Structural inequality and racism is the foundation of American governance and planning. Race and class dictate who gets access to resources; they define where one lives, where children go to school, access to health care, upward mobility, and beyond.
If resource allocation has historically been driven by inequality, why should we assume that a fancy new algorithm will be any different? This theme is present throughout the book. Those reading for context get several in-depth anecdotes about how inequality is baked into government data. Those reading to learn the code, get new methods for opening the algorithmic black box, testing whether a solution further exasperates disparate impact across race and class.
In the end, I develop a framework called ‘algorithmic governance,’ helping policymakers and community stakeholders understand how to tradeoff algorithmic utility with fairness.
From your perspective, what are the biggest challenges in integrating tools from data science with traditional planning practices?
Planning students learn a lot about policy but very little about program design and service delivery. Once a legislature passes a $50 million line item to further a policy, it is up to a government agency to develop a program that can intervene with the affected population, allocating that $50 million in $500, $1,000 or $5,000 increments.
As I show in the book, data science combined with government’s vast administrative data is good at identifying at-risk populations. But doing so is meaningless unless a well-designed program is in place to deliver services. Thus, the biggest challenge is not teaching planners how to code data science but how to consider algorithms more broadly in the context of service delivery. The book provides a framework for this by comparing an algorithmic approach to service delivery to the ‘business-as-usual’ approach.
Has COVID-19 changed the way that governments think about data science? If so, how?
Absolutely—speaking of ‘service delivery,’ data science can help governments allocate limited resources. The COVID-19 pandemic is marked entirely by limited resources: From testing, PPE, and vaccines to toilet paper, home exercise equipment, and blow-up pools (the latter was a serious issue for my 7-year-old this past summer).
Government failed at planning for the allocation of testing, PPE, and vaccines. We learned that it is not enough for government to invest in a vaccine; it must also plan for how to allocate vaccines equitably to populations at greatest risk. This is exactly what we teach in Penn’s MUSA Program, and I was disappointed at how governments at all levels failed to ensure that the limited supply of vaccine aligned with demand.

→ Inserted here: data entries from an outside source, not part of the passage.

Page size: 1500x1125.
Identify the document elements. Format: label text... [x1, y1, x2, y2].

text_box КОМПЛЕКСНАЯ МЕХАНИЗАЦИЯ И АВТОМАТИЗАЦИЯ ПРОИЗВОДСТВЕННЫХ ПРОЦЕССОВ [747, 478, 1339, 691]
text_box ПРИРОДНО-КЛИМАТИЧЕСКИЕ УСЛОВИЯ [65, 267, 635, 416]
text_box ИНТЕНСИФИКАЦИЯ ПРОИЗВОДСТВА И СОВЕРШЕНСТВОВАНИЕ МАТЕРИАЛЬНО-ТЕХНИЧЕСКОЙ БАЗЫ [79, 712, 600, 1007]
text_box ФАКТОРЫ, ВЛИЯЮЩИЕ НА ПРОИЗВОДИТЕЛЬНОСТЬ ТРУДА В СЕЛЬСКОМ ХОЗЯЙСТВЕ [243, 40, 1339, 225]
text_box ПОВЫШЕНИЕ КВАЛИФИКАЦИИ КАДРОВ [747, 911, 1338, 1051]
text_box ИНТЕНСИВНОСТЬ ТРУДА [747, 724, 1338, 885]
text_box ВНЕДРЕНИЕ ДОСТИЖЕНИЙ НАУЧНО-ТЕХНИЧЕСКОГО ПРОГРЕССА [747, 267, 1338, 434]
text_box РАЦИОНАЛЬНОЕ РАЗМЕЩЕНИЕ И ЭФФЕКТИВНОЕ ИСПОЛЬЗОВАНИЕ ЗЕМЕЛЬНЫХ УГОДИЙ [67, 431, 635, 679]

We see this supply/demand mismatch show up time and again in government, from disaster response to the provision of health and human services. I truly believe that data can unlock new value here, but, again, if government is uninterested in thinking critically about service delivery and logistics, then the data is merely a sideshow.
What do you hope people gain by reading this book?
There is no equivalent book currently on the market. If you are an aspiring social data scientist, this book will teach you how to code spatial analysis, data visualization, and machine learning in R, a statistical programming language. It will help you build solutions to address some of today’s most complex problems.
If you are a policymaker looking to adopt data and algorithms into government, this book provides a framework for developing powerful algorithmic planning tools, while also ensuring that they will not disenfranchise certain protected classes and neighborhoods.